> _Text_:
This raised the question whether Saint had built even one machine. Nevertheless, the germ of an idea was there, and had the inventor followed through the sewing machine might have been classed an 18th-century rather than a 19th-century contribution.
Fig. 5 — Saint’s sewing machine, 1790.
There is no doubt that the successful late-18th-century improvements in spinning and weaving methods, resulting in increased production of fabrics, had a great effect in spurring inventors to ideas of stitching by machinery. Several efforts were made during the first two decades of the 19th century to produce such machines.
On February 14, 1804, a French patent was issued to Thomas Stone and James Henderson for a “new mechanical principle designed to replace handwork in joining the edges of all kinds of flexible material, and particularly applicable to the manufacture of clothing.” The machine used a common needle and made an overcast stitch in the same manner as hand sewing. A pair of jaws or pincers, imitating the action of the fingers, alternately seized and released the needle on each side of the fabric. The pincers were attached to a pair of arms arranged to be moved backward and forward by “any suitable mechanism.” This machine was capable of making curved or angular as well as straight seams, but it was limited to carrying a short length of thread, necessitating frequent rethreading. The machine may have had some limited use, but it was not commercially successful.

> _Extracted records_:
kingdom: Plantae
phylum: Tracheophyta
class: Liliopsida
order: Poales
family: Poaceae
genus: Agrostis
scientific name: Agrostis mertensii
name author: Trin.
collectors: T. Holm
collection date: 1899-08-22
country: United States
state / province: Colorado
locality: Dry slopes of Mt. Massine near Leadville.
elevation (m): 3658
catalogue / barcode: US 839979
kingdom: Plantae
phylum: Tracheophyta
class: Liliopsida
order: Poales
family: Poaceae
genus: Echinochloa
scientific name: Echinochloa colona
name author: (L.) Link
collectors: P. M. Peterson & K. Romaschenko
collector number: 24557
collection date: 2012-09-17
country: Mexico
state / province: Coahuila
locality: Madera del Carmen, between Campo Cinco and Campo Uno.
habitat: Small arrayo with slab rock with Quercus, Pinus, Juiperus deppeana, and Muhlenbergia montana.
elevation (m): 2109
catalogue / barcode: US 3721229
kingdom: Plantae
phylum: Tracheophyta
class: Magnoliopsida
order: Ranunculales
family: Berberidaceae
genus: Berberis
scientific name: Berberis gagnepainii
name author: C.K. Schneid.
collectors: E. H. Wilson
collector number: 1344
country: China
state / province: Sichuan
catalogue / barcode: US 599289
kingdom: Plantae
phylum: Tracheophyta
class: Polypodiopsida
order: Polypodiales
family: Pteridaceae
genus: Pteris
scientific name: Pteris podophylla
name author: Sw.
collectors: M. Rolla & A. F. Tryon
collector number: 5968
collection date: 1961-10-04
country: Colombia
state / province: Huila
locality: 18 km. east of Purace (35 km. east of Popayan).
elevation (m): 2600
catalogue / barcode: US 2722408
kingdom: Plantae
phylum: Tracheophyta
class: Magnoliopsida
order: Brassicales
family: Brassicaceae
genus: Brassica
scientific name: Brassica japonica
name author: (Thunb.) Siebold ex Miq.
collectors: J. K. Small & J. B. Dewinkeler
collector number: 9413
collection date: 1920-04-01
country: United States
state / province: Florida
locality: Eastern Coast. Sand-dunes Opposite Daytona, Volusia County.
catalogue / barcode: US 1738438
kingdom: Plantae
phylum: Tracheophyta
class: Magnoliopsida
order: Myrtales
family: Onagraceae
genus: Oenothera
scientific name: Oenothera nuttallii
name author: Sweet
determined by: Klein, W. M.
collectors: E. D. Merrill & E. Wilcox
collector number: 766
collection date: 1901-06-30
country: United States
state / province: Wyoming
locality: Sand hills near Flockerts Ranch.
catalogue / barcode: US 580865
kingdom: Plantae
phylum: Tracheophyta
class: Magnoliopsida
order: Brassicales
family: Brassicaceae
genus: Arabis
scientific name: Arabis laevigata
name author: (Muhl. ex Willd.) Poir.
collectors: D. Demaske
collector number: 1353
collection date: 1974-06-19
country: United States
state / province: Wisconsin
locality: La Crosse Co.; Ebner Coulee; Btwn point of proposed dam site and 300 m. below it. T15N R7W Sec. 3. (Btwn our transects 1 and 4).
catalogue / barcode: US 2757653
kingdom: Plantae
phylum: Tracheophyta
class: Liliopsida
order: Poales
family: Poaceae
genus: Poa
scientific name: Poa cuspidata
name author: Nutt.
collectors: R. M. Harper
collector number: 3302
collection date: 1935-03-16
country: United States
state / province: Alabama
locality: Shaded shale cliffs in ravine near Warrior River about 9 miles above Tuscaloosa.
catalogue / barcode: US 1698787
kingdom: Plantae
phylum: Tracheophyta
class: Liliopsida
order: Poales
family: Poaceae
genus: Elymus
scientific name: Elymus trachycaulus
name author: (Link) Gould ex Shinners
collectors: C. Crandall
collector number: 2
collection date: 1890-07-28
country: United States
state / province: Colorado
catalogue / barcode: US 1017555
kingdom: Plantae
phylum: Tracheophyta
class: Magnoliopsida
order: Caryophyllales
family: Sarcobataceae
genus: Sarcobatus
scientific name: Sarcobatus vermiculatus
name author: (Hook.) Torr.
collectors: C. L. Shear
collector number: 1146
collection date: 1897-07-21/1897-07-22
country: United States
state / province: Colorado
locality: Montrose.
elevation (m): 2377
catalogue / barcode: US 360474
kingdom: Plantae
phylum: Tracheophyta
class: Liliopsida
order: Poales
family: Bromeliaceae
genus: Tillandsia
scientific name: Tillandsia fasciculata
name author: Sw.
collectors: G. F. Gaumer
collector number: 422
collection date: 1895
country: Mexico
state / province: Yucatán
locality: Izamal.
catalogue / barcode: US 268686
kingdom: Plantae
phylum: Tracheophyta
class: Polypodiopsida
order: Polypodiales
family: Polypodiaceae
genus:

> _The task_: In the sewing machine history text, to whom was the French patent of February 14, 1804, issued?

> _Response below_: Thomas Stone and James Henderson